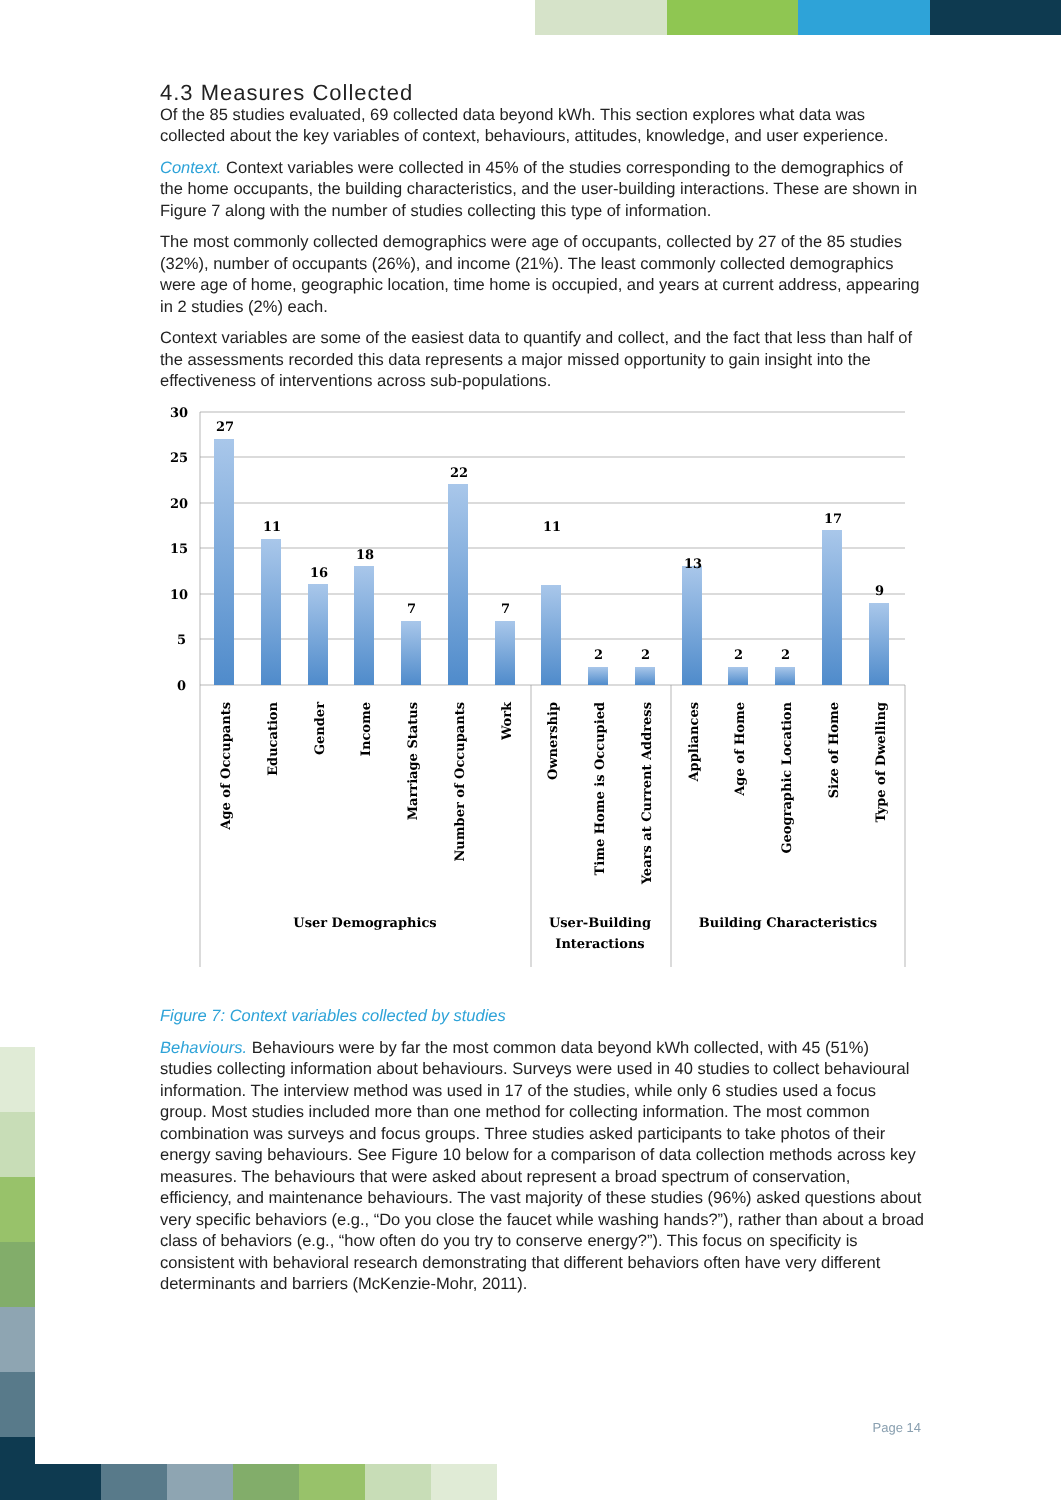4.3 Measures Collected
Of the 85 studies evaluated, 69 collected data beyond kWh. This section explores what data was collected about the key variables of context, behaviours, attitudes, knowledge, and user experience.
Context. Context variables were collected in 45% of the studies corresponding to the demographics of the home occupants, the building characteristics, and the user-building interactions. These are shown in Figure 7 along with the number of studies collecting this type of information.
The most commonly collected demographics were age of occupants, collected by 27 of the 85 studies (32%), number of occupants (26%), and income (21%). The least commonly collected demographics were age of home, geographic location, time home is occupied, and years at current address, appearing in 2 studies (2%) each.
Context variables are some of the easiest data to quantify and collect, and the fact that less than half of the assessments recorded this data represents a major missed opportunity to gain insight into the effectiveness of interventions across sub-populations.
30
25
20
15
10
5
0
27
11
16
18
7
22
7
11
2
2
13
2
2
17
9
Age of Occupants
Education
Gender
Income
Marriage Status
Number of Occupants
Work
Ownership
Time Home is Occupied
Years at Current Address
Appliances
Age of Home
Geographic Location
Size of Home
Type of Dwelling
User Demographics
User-Building
Interactions
Building Characteristics
Figure 7: Context variables collected by studies
Behaviours. Behaviours were by far the most common data beyond kWh collected, with 45 (51%) studies collecting information about behaviours. Surveys were used in 40 studies to collect behavioural information. The interview method was used in 17 of the studies, while only 6 studies used a focus group. Most studies included more than one method for collecting information. The most common combination was surveys and focus groups. Three studies asked participants to take photos of their energy saving behaviours. See Figure 10 below for a comparison of data collection methods across key measures. The behaviours that were asked about represent a broad spectrum of conservation, efficiency, and maintenance behaviours. The vast majority of these studies (96%) asked questions about very specific behaviors (e.g., “Do you close the faucet while washing hands?”), rather than about a broad class of behaviors (e.g., “how often do you try to conserve energy?”). This focus on specificity is consistent with behavioral research demonstrating that different behaviors often have very different determinants and barriers (McKenzie-Mohr, 2011).
Page 14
:::
The line containing "Of the 85 studies evaluated, 69" marks the end: transcribe every line from the start of the listing up to and including it, minus the pictures.

__SOLUTION TO THIS EXERCISE__
4.3 Measures Collected
Of the 85 studies evaluated, 69 collected data beyond kWh. This section explores what data was collected about the key variables of context, behaviours, attitudes, knowledge, and user experience.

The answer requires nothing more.